Session Information
04 SES 12, What's Going on in Special Education? Teaching and Learning Practices and the Formation of Pupil Identity in Special Classes
Symposium
Contribution
Over the past decades, children and young people categorized as being a “special educational needs -pupil” has increased. Especially, the amount of neuropsychiatric diagnoses, such as for example ADHD, used as accounts of school failure, have dramatically increased. For example, it is estimated to affect about ”five million school-aged children” in USA (Rafalovich, 2005, p. 307) and in England there has been a ”700 % increase rate in the diagnosis of ADHD in children during the past ten years” (Lloyd, Stead, Cohen, 2006, p. 3).
This development challenges the politically prominent idea of having an inclusive school system as a platform for all children. The widespread use of neuropsychiatric diagnoses further implies that a growing number of children are diverted from mainstream education and placed in classes organised for children with special needs.
The problem of how to handle children who do not fit into mainstream activities of institutionalised forms of schooling is as old as public schooling itself. The comprehensive school-system including children with diverse backgrounds may have problems with pupils performing poor in school who are construed as lacking certain prerequisites at the intellectual or social level. Discussions about how to handle such groups have a long history.Historical evidence indicates that the social and intellectual authorities that supply explanations and solutions vary over time.Different diagnoses, rooted in social, ethnic, and scientific categories, have been used over the years. At present, neuropsychiatric diagnoses like ADHD, ASD, Tourette, and others are frequently used. Although heavily debated, these categories, have a considerable impact on the discussion of learning difficulties and on the use of resources in schools. The introduction of special classes or even special schools for children with these diagnoses signify the impact of this diagnostic tradition, and its consequences for ideologies, identities of children (and professionals) and the use of material resources.
Thus, the intention of having an inclusive school for everyone, when transformed into practice, results in fundamental dilemmas about inclusion and exclusion of children with different kinds of abilities and backgrounds. However, segregating solutions will not only have consequences for the idea of a having a school for all but, equally importantly, it will also have a decisive influence on children’s and young people’s identity, learning and development.
The contributors of this symposium relate their research findings to these issues and focus on the educational strategies teachers consider relevant when organizing teaching- and learning practices for children considered to be in need of special services. The presenters origin from Finland, Australia and Sweden.
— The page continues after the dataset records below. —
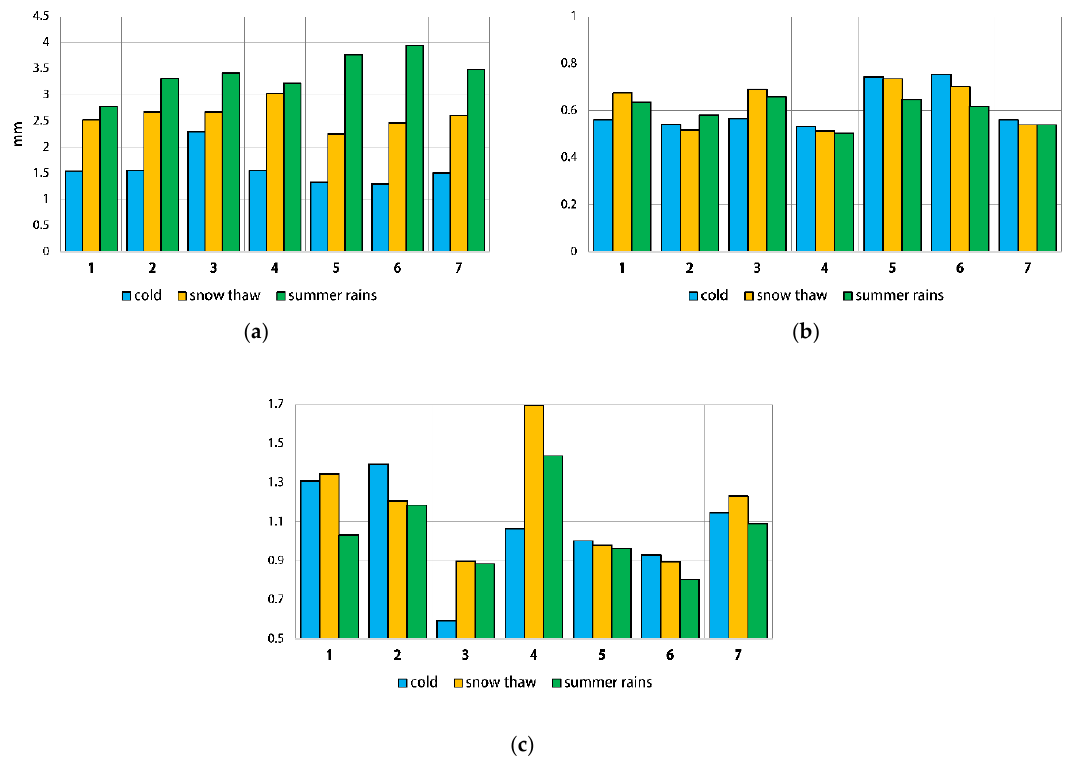
Figure 10. Error statistics (ERA5 versus observational data) for total daily precipitation: root mean square error (RMSE) ( a ), correlation coefficient ( b ), the ratio of the standard deviations (STD) of the ERA5 reanalysis and observed values ( c ) for seven stations and the nearest grid points of ERA5 reanalysis for cold ( blue ), snow thaw ( orange ) and summer rains ( green ) periods.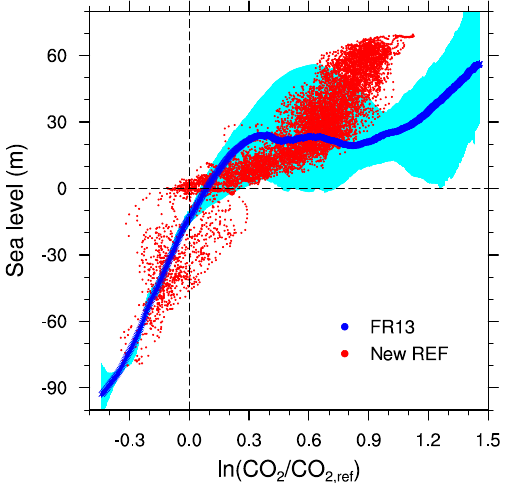
Figure 7. Relation between the logarithm of CO 2 divided by the PI value of 280ppm and ice-volume-equivalent sea level anomalies with respect to PI for the reference simulation (red dots) compared to the median case of the probabilistic data analysis in Foster and Rohling (2013) (FR13, blue dots) with their 95% uncertainty range in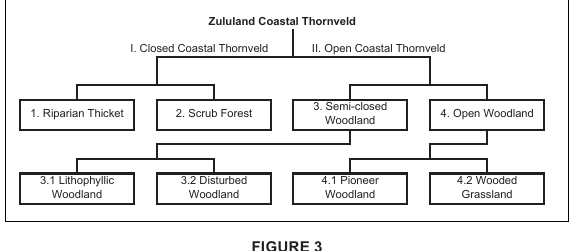
Figure 3 Dendrogram based on TWINSPAN divisions depicting the floristic relationships between the different woody assemblages of Zululand coastal thornveld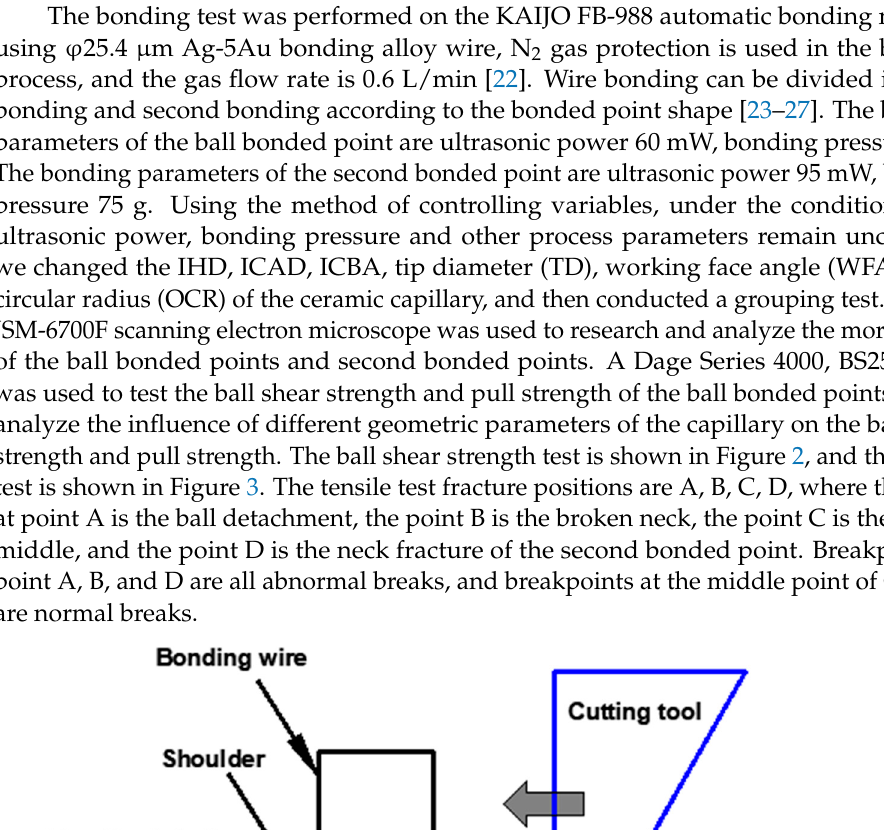
Figure 3. Schematic diagram of tensile test and breaking position. 3. Results 3.1. The Research on the Influence of IHD on the Morphology of Bonded Point A free air ball (FAB) is formed by bonding alloy wire under the action of ball burn- ing current [28], and the diameter of the FAB is generally 2–3 times of wire diameter [29– 33]. The diameter of the FAB is 66.76 μ m (2.63 times the diameter of alloy wire) in the test, which meets the test requirements. As shown in Figure 4, the FAB changes into the shape of the ball bonded point formed under the action of bonding power, pressure and tem- perature by force of a ceramic capillary. Figure 5 shows the morphology of the ball bonded points with the different IHD. When the IHD is 33 μ m, the shape of the neck of the ball bonded point is regular and symmetrical, and the perpendicularity with the bonded point is better; the ball bonded point has a thin neck and irregular shape when the IHD is 26 μ m. The neck of the ball bonded point deviates greatly from the center when the IHD is 41 μ m.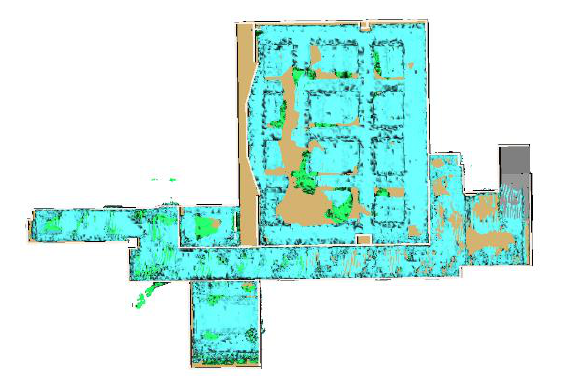
Figure 9. Hololens mesh (in cyan colour) registered with the reference 3D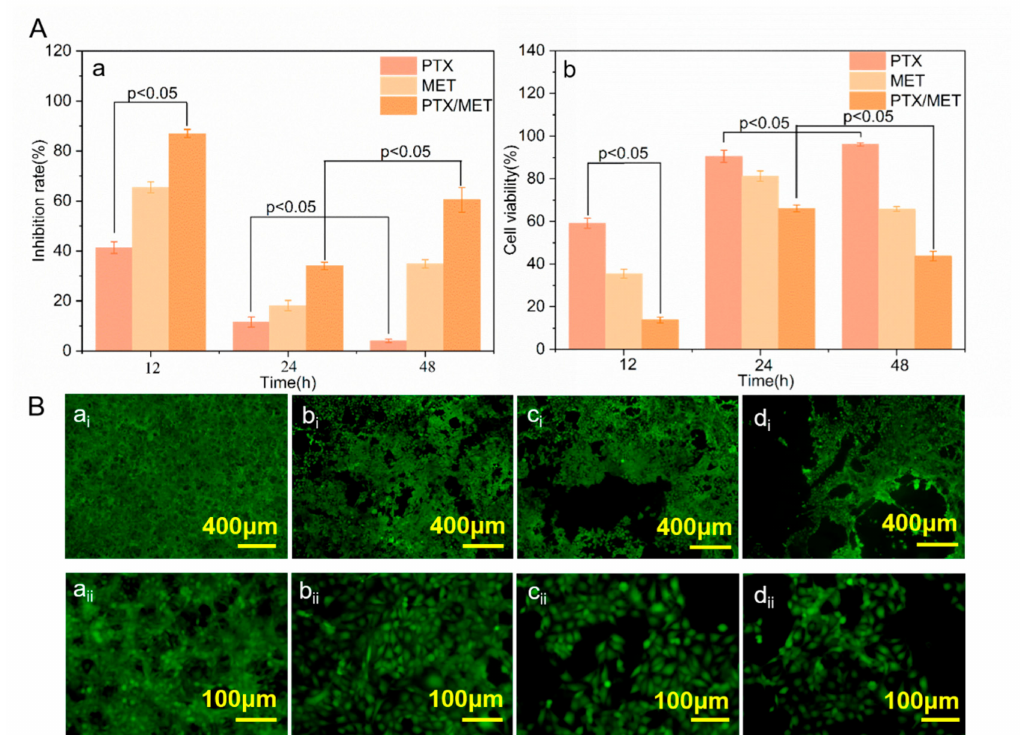
Figure 6. ( A ) Inhibition rate and cell viability of HUVECs: ( a ) Inhibition rate ( b ) Cell viability; ( B ) Growth status of HUVECs at 48 h: ( a i , a ii ) Cell growth between drug free stent samples; ( b i , b ii ) Cell growth between PTX coated stent samples; ( c i , c ii ) Cell growth between MET coated stent samples; ( d i , d ii ) Cell growth between PTX/MET coated stent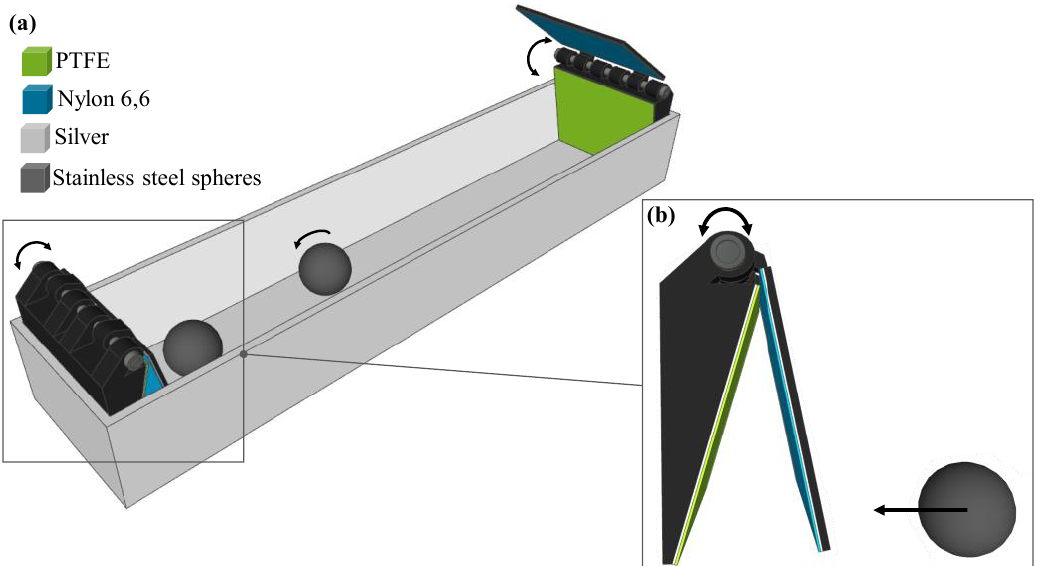
Figure 4. ( a ) Structural design of the fabricated unidirectional lateral TENG and ( b ) the schematic illustration of the closing of the triboelectric nanogenerator placed at each side of the linear trough.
In particular, the contributors are engaged in an analysis of a) the frequency of special teaching groups or special classes b) how the teaching – and learning practices in special units are organised concrete in order to offer special services c) what trajectories can be observed and how do these change over time? d) what considerations are shown towards pupils individual prerequisites and needs? and e) what pupil identities are developed in these settings?
Lloyd, G., Stead, J. & Cohen, D. (2006). Critical new perspectives on ADHD, Oxford: Routledge
Rafalovich, A. (2005). Exploring clinician uncertainty in the diagnosis and treatment of ADHD. Sociology of Health and Illness 27(3). 305-323.